Given entries:
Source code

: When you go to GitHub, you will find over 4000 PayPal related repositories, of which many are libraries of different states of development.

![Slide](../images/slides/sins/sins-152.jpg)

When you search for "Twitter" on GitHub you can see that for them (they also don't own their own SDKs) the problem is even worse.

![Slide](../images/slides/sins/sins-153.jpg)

The task: I would like you to return every entry exactly, with nothing changed.

Answer section:
Source code

: When you go to GitHub, you will find over 4000 PayPal related repositories, of which many are libraries of different states of development.

![Slide](../images/slides/sins/sins-152.jpg)

When you search for "Twitter" on GitHub you can see that for them (they also don't own their own SDKs) the problem is even worse.

![Slide](../images/slides/sins/sins-153.jpg)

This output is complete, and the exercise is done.